De l’art urbain tel qu’il existe alors en Amérique avec Keith Haring ou Kenny Scharf, Boisrond n’en garde que la spontanéité. La peinture, sa composition, sa lumière et sa matière s’intègrent à l’énergie vitale, et confèrent à l’image le pouvoir d’en restituer les contours. La vie dans son essence même, tel est l’enjeu et le thème de cette œuvre. Peu à peu, le tableau pourtant devient plus complexe, les scènes s’élargissent, les images se superposent. Dans les années 2000, l’écran, le Polaroid, assurent la transition entre le réel et la peinture et l’artiste oscille entre l’universalité de l’image extraite d’une encyclopédie et des fragments d’autobiographie.
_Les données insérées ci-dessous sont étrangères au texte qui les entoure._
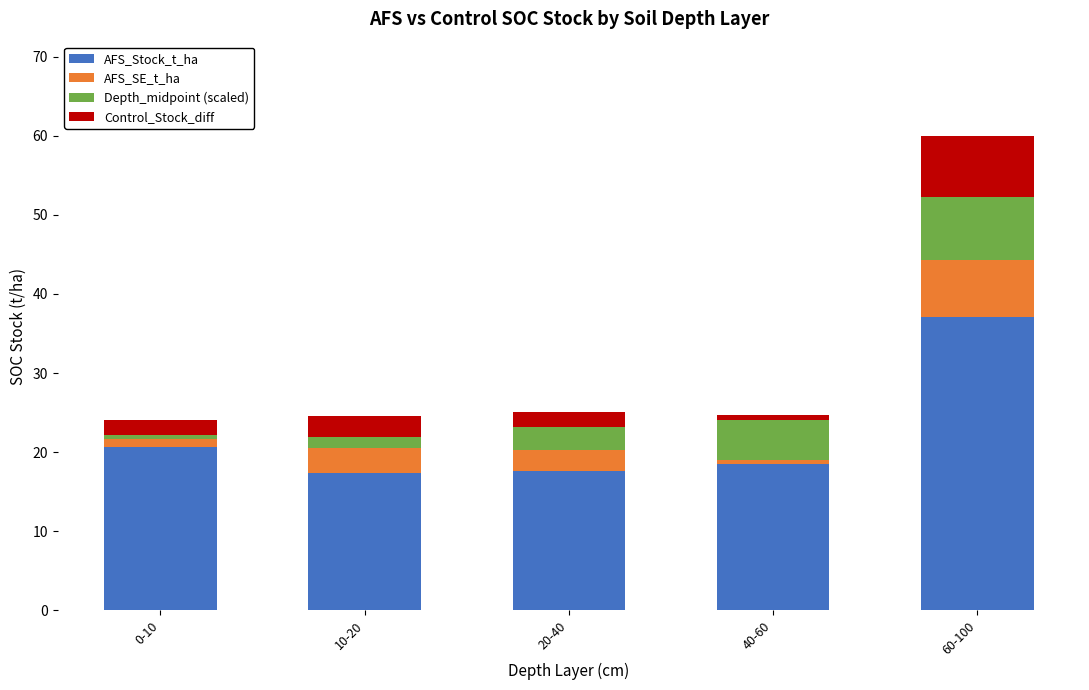

What are all the series names shown in the legend?

AFS_Stock_t_ha, AFS_SE_t_ha, Depth_midpoint (scaled), Control_Stock_diff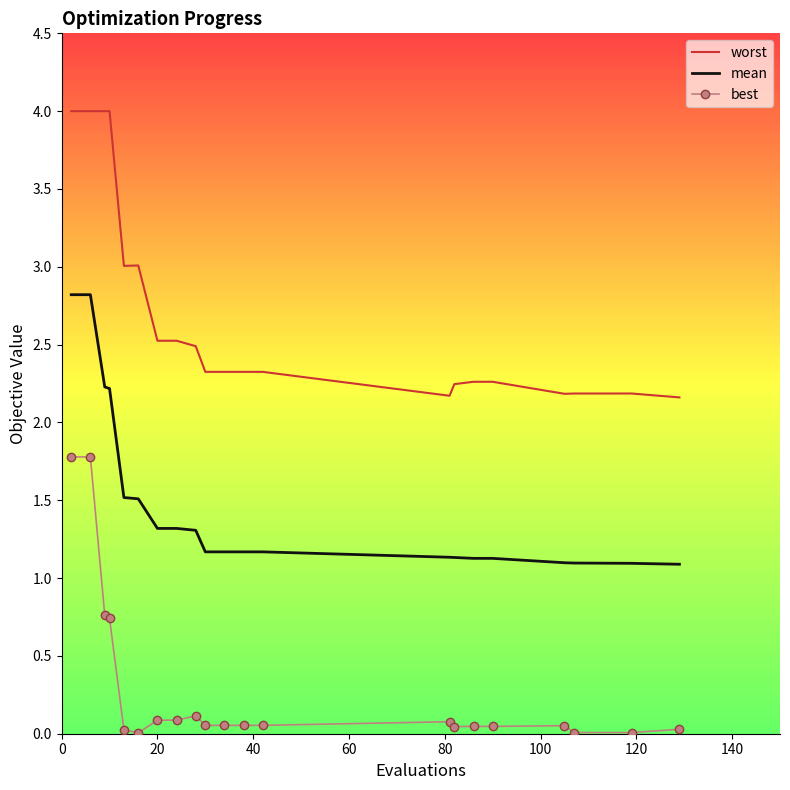

Which series has the largest total across all categories?

worst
Puis c’est la découverte de la peinture à l’huile et de la photo numérique. Et François Boisrond, fils de cinéaste, peint d’après l’écran, accentue les effets de flou et de mise en scène. La palette s’assombrit alors pour des effets saisissants de relecture de l’histoire de l’art. Il se confronte à Watteau ou à Manet, il accentue le clair obscur ou défie la perspective. La chair s’imprègne d’une densité telle qu’elle échappe au réel en le magnifiant. De plus en plus les figures s’intègrent aussi au décor; les personnages sont d’évidence des comédiens et on devine que la vie n’est peut-être alors qu’une scène tragique.
Il faut suivre cette fascinante progression du peintre vers le numérique et son incroyable talent pour toujours nous surprendre! Construit à partir d’une scénographie chronologique, le parcours se poursuit sur une centaine d’œuvres qui sont autant d’illuminations joyeuses ou inquiètes sur la vie quotidienne et ses mystères. On y lit l’intimité de François Boisrond à l’intérieur de sa peinture et c’est bien celle-ci qui ne cesse d’agir magiquement sur celui qui la contemple. Regarder un tableau de Boisrond c’est comprendre un sourire, s’émouvoir d’une ombre, se confronter à soi-même. Et le Musée Paul Valéry de Sète est aussi un lieu superbe à découvrir.